Alıştırma metni ->
● ● ● ●

Ankara Büyükşehir Belediye Başkanı Melih Gökçek, Türkiye’de FETÖ’nün gerçekleştirdiği 16 önemli olayı açıkladı.
Bir televizyon kanalında canlı yayın konuğu olan Ankara Büyükşehir Belediye Başkanı Melih Gökçek, 15 Temmuz darbe girişimi sonrası ve FETÖ’nün 14 Ağustos senaryolarına ilişkin önemli açıklamalarda bulundu. Başkan Gökçek, yaklaşık 3 saat süren programda açıklamalarına 15 Temmuz darbe girişimi akşamında yaşadıklarını anlatarak başladı. O geceye ilişkin kendisinin tüm koordineyi ilk olarak gittiği gecekondudan telefonla sağladığını anlatan Gökçek, Büyükşehir Belediyesi tarafından Ankara’nın dört bir tarafında darbeye karşı yapılan çalışmaları anlattı. Başkan Gökçek, “Bu olayda da bazıları ortalarda vardı, bazıları yoktu. Aradan 3-5 gün geçtikten sonra sahte kahramanlar çıkıyor. Bu tür olaylarda Sayın Cumhurbaşkanımız hep yalnız kaldı. Bilinçli yapıyorlardı bunu insanlar. Ben o dönemde çıkıp televizyonlarda durduk yerde mi laf attım. Ama benim gibi birisinin çıkıp söylemesi lazımdı. O dönem yapılmak istenenle cumhurbaşkanının otoritesi sıfıra inecekti" dedi.
Sunucu Murat Gener’in FETÖ’nün 14 Ağustos planlarına ilişkin sorusu üzerine 3 ihtimal üzerinde durulduğunu söyleyen Gökçek, bunların elektriklerin kesilmesi, montaj ses ve görüntü kasetleri ile Marmara’da büyük bir deprem olarak tasarlandığını açıkladı. Elektrik kesintilerine karşı çok etkin tedbirler alındığını anlatan Başkan Gökçek, montaj ses ve görüntü kayıtlarının yayınlanması durumunda vatandaşların buna itibar etmemesini istedi. Üçüncü ve en önemli planı da Marmara’da bir deprem senaryosu olarak açıklayan Başkan Melih Gökçek, “Benim inanasım gelmiyor ama depremi tetikleyen Amerika, İsrail ve Rusya’nın üzerinde çalıştığı sistem var mı, İstanbul’da böyle bir şey olur mu diye düşünüyor insan. Çünkü sonra ‘bu (FETÖ) mehdi ve dediği gibi İstanbul’da deprem oldu’ diyecekler. Gayriihtiyari insan böyle bir şey olur mu diye düşünüyor” dedi.

“Amaç Türkiye’yi parçalamaktı”

● ● ● ●

Yapılacak iş 1 ->
Alıştırma metnine göre aşağıdaki soruları yanıtlayın.
(a) Gökçek'in konuk olduğu program yaklaşık ne kadar sürdü?
(b) Gökçek'e FETÖ'nün 14 Ağustos planlarını soran sunucunun adı nedir?
(c) Gökçek, 14 Ağustos için üzerinde durulan üç ihtimalin neler olduğunu söyledi?
Yapılacak iş 2 -> Gökçek'in televizyon programındaki açıklamalarını aktaran haberi kaldığı yerden devam ettirin.

Veriler ->
● ● ● ●

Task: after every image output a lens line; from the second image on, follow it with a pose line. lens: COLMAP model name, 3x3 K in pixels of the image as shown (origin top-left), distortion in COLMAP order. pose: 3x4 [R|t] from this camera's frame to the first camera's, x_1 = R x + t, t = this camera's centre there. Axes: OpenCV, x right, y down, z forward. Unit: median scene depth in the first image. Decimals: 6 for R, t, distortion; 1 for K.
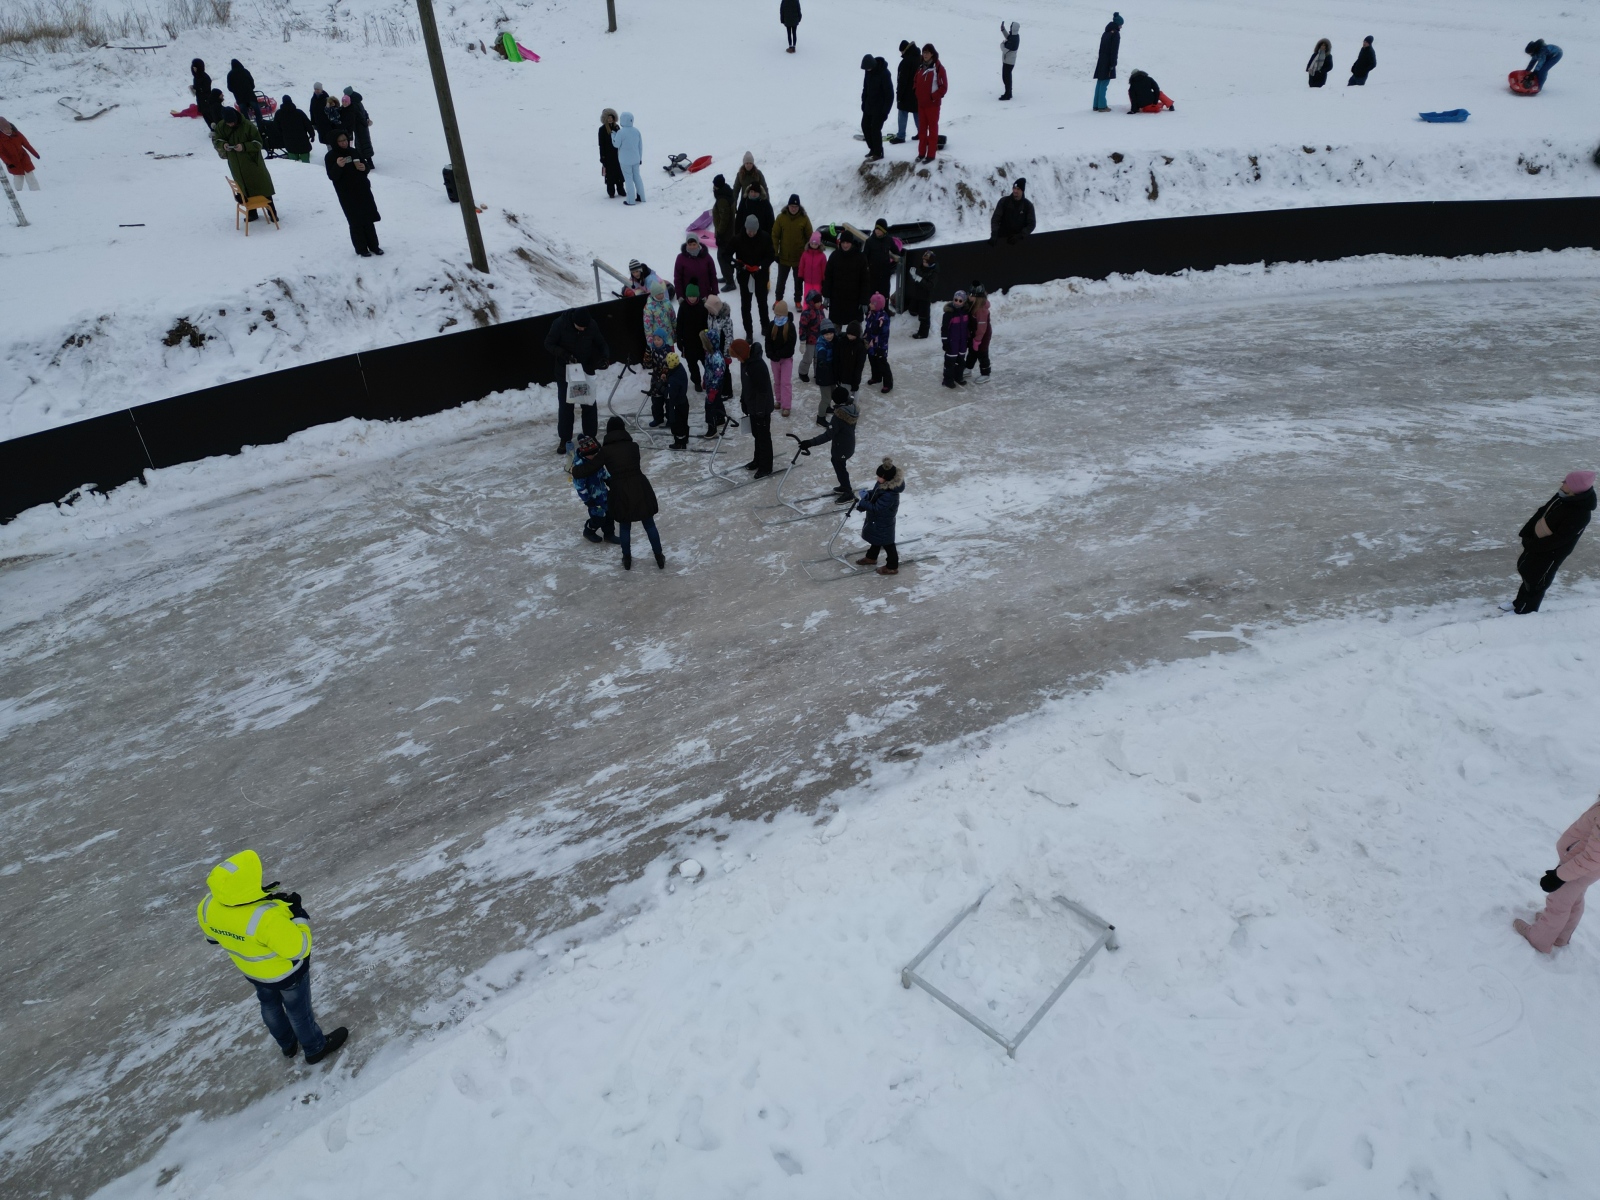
lens RADIAL K [[1105.0, 0, 803.1], [0, 1105.0, 600.1], [0, 0, 1]] dist [0.100231, -0.098720]
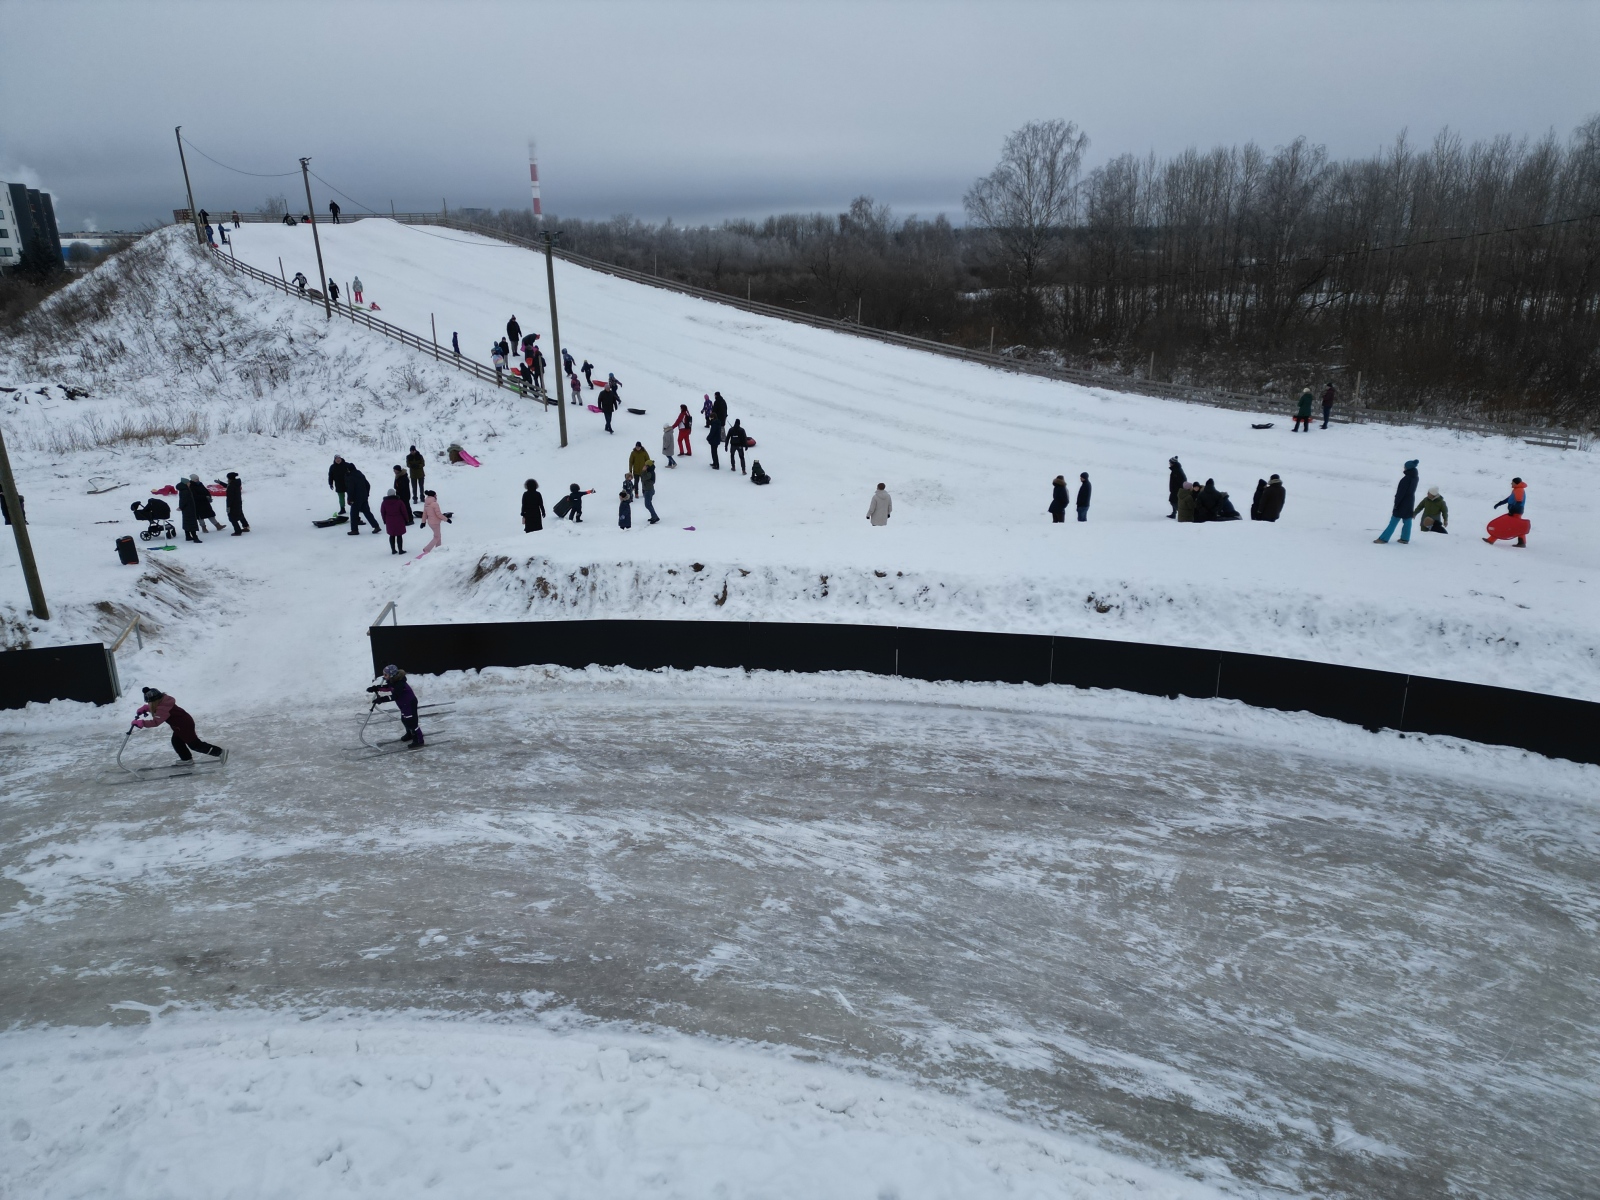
lens RADIAL K [[1105.0, 0, 803.1], [0, 1105.0, 600.1], [0, 0, 1]] dist [0.100231, -0.098720]
pose [[0.969634, 0.070557, -0.234162, 0.886464], [-0.143058, 0.940214, -0.309081, -0.063222], [0.198355, 0.333194, 0.921758, 0.054609]]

● ● ● ●

Alıştırma sonucu 1 ->
(a) Yaklaşık 3 saat.
(b) Murat Gener.
(c) Elektriklerin kesilmesi, montaj ses ve görüntü kasetleri ve Marmara'da büyük bir deprem.

Alıştırma sonucu 2 ->
Sunucuların “Tehlike geçti mi sizce? Daha fazla ne yapabilirler bu teröristler? Her zaman tetikte mi olmalıyız?” soruları üzerine de Başkan Gökçek, “Bunların bir başka planı daha vardı. Darbe günü muvaffak olsalardı, IŞİD ve PKK Türkiye’ye girecekti. Anlaşma da şuydu; Türkiye parçalanacaktı. Ben bunu ilk defa söylüyorum. Bir bölümde PKK, bir bölümde Ermenilerin hâkimiyeti kesinlikle yapılacaktı. Bir de Türkiye’yi karıştırmaya yönelik de IŞİD kullanılacaktı. Çok enteresan IŞİD’in İsrail’e saldırdığını gördünüz mü? Neden saldırmıyor? Bize saldırıyor ama İsrail’e saldırmıyor” diye konuştu.

“FETÖ yeni Öcalan”
Açıklamalarını, “Biz kesinlikle ve kesinlikle Amerika’yla dost kalmak istiyoruz” sözleriyle sürdüren Başkan Melih Gökçek, Amerika’nın kendisini Türkiye yerine koymasını isteyerek, “Onlar bizi anlayacak, biz de onları anlayacağız. Biz stratejik dostuz diyoruz, o zaman niye bize FETÖ’yü vermiyorsunuz?” sorusunu yöneltti.
FETÖ’nin (Fethullah Gülen) yeni Öcalan (Abdullah) olduğunu söyleyen Başkan Gökçek, “Bu ortaya da çıktı. Güneydoğu’da PKK ve FETÖ’cü generaller birlikte çalışıyor. Bunlar PKK’ya sığındı. Bunu inkâr ediyorlar ama öyle. Kaçtılar oraya” dedi.
MİT’in PKK içerisindeki elemanlarının da FETÖ’cüler tarafından deşifre edildiğini ve PKK tarafından hepsinin öldürüldüğünü anlatan Başkan Gökçek, “Siz bu yapıyı nasıl tanıdınız ve ne zaman anladınız böyle bir örgüt olduğunu?” sorusuna, “Bütün samimiyetimle söylüyorum, böyle bir vahşet örgütü olduğu aklımın ucundan geçmedi. Benim değil kimsenin geçmedi. Anlayabilmeniz mümkün değil. Hep iyi gözle baktık. Ama herkesi tehdit ede ede duman etmişler. Bunlar, bir zengin tabakası meydana getirdiler ve bu zengin tabakası FETÖ’ye çalışmaya başladı” cevabını verdi.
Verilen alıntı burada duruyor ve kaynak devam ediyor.